#### DOCUMENT SECTION:
HIGH API Security

Header Injection in APIs

What is Header Injection?

Header Injection is a security vulnerability that occurs when an API blindly trusts and incorporates user-supplied input into HTTP response headers without proper validation or sanitization. This allows attackers to manipulate HTTP headers by injecting malicious content through parameters, headers, or other input vectors.

The vulnerability typically manifests when an application uses user input to construct headers like Location, Set-Cookie, Content-Type, or custom headers. If the input contains CRLF (Carriage Return Line Feed) sequences (%0D%0A in URL encoding), an attacker can inject additional headers or split existing ones, potentially leading to HTTP response splitting, cross-site scripting (XSS), or other attacks.

For example, if an API takes a 'redirect' parameter and uses it directly in a Location header:

HTTP/1.1 302 Found
Location: https://example.com/?redirect=[user_input]

If [user_input] contains "\nSet-Cookie: session=evil", the server will send two headers instead of one, potentially hijacking sessions or manipulating client behavior.

#### REQUIREMENTS:
Reproduce the header injection article above word for word, from its first line to its last.

#### GIVEN DATA:
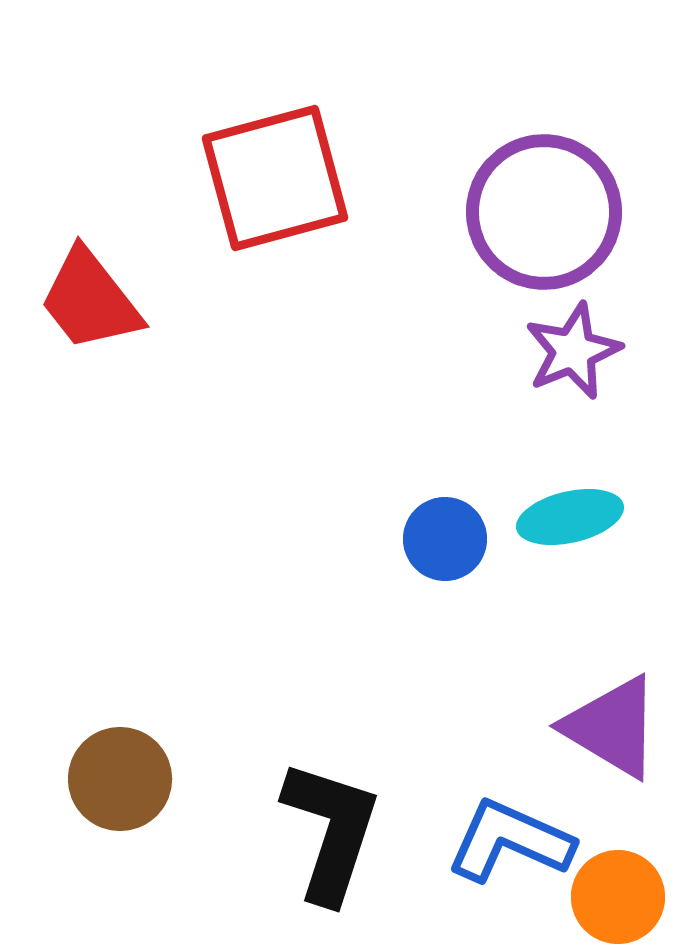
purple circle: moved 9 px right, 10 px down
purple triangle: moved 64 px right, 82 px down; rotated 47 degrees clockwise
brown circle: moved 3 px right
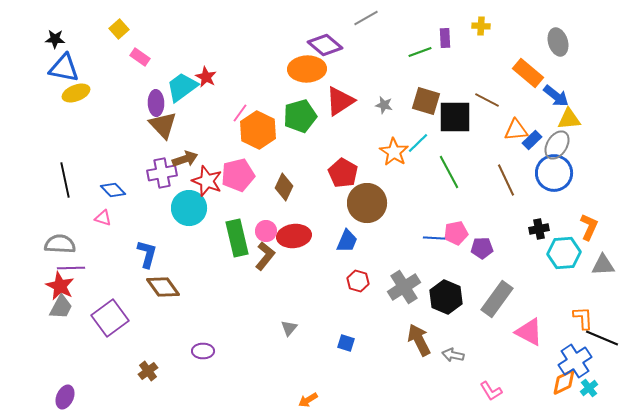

#### CORRECT RESPONSE:
HIGH API Security

Header Injection in APIs

What is Header Injection?

Header Injection is a security vulnerability that occurs when an API blindly trusts and incorporates user-supplied input into HTTP response headers without proper validation or sanitization. This allows attackers to manipulate HTTP headers by injecting malicious content through parameters, headers, or other input vectors.

The vulnerability typically manifests when an application uses user input to construct headers like Location, Set-Cookie, Content-Type, or custom headers. If the input contains CRLF (Carriage Return Line Feed) sequences (%0D%0A in URL encoding), an attacker can inject additional headers or split existing ones, potentially leading to HTTP response splitting, cross-site scripting (XSS), or other attacks.

For example, if an API takes a 'redirect' parameter and uses it directly in a Location header:

HTTP/1.1 302 Found
Location: https://example.com/?redirect=[user_input]

If [user_input] contains "\nSet-Cookie: session=evil", the server will send two headers instead of one, potentially hijacking sessions or manipulating client behavior.